Als die Amerikaner von zwei Wochen die Europäer einluden, sich an einer temporären Marineallianz zum Schutz der Meere rund um die Arabische Halbinsel zu beteiligen, ernteten sie erst mal Schweigen. Der Appetit, sich unter US-Führung an einer de facto gegen den Iran gerichteten Operation zu beteiligen, ist gering.

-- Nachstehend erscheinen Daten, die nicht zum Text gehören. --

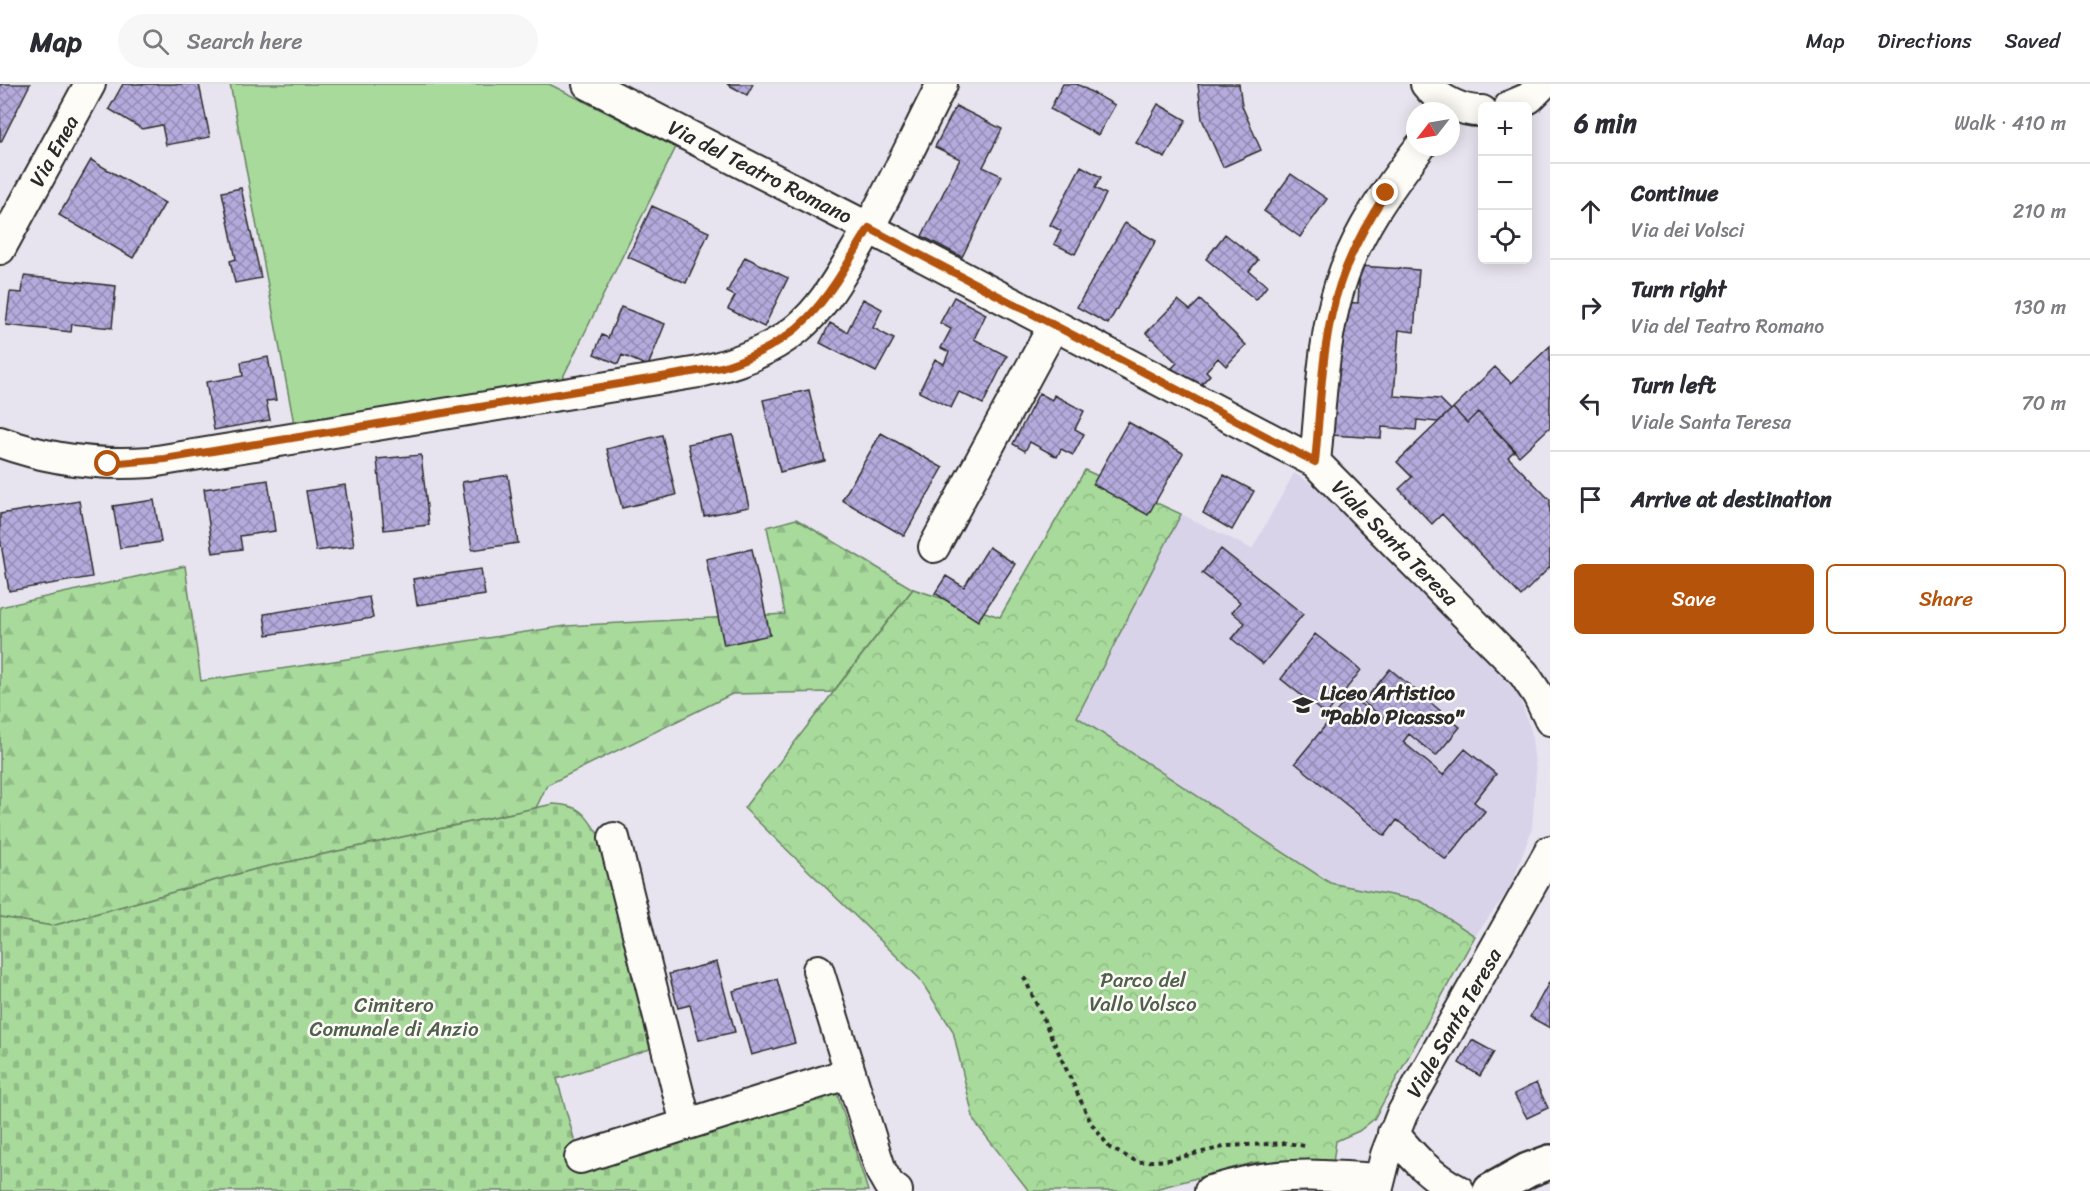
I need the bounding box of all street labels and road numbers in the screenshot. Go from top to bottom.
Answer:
street label: Via Enea [18,107,90,194]
street label: Via del Teatro Romano [661,109,859,235]
street label: Viale Santa Teresa [1322,470,1468,616]
street label: Viale Santa Teresa [1396,940,1513,1105]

Nun fordern die Briten von den übrigen Europäern Schützenhilfe. Sie betonen klugerweise, dass es ihnen nicht darum gehe, sich an der US-Politik des maximalen Drucks auf den Iran zu beteiligen. Es sollen einzig Schiffe im Persischen Golf und in der Strasse von Hormus vor iranischen Übergriffen geschützt werden.

«Atalanta» als Vorbild

Das aktuelle Vorbild ist die europäische Marineoperation «Atalanta» zur Abwehr somalischer Seepiraten am Horn von Afrika. Das Beispiel zeigt: Eine solche Operation kann erfolgreich sein, wenn sich genügend Kriegsmarinen daran beteiligen und sich gut koordinieren.

Im jetzigen Fall wären die Briten allein überfordert, Frachter und Tanker vor iranischen Kaperungen zu schützen. Doch es könnten sich auch Franzosen, Deutsche, Italiener, Dänen, Norweger, Spanier und andere beteiligen. Sie alle verfügen über geeignete Kriegsschiffe. Der Iran wiederum besitzt nur bescheidene Seestreitkräfte. Aber gleich vor der eigenen Haustür können sie bereits mit bewaffneten Patrouillenbooten einiges erreichen, vor allem wenn sie ohne Skrupel operieren. Jedenfalls ist die iranische Marine ein wesentlich respekteinflössenderer Gegner als somalische Piraten. Hingegen dürfte es der Iran kaum auf direkte Konfrontationen mit europäischen Kriegsschiffen ankommen lassen.

Teure Ferneinsätze

Die Europäer werden sich, wenn sie nun von den Briten gedrängt werden, folgendes überlegen. Erstens: Ferneinsätze von Kriegsschiffen sind enorm teuer. Internationale Marinemissionen sind zudem planungsintensiv und zeitaufwendig – es dauert allein schon Wochen, bis eine Flotte vor Ort wäre. Zweitens wird man in manchen Hauptstädten nur dann zum Mitmachen bereit sein, wenn absehbar ist, dass eine Operation nur temporär nötig ist und nicht monate- oder gar jahrelang fortgeführt werden müsste. Das heisst: Möglichst bald müssten Verhandlungen mit Teheran dazu bewegen, nicht weitere Schiffe zu kapern. Und drittens dürften viele befürchten, dass auch eine europäische Militäroperation, ausschliesslich zum Schutz ziviler Schiffe im gegenwärtigen Klima den Konflikt mit dem Iran verschärft.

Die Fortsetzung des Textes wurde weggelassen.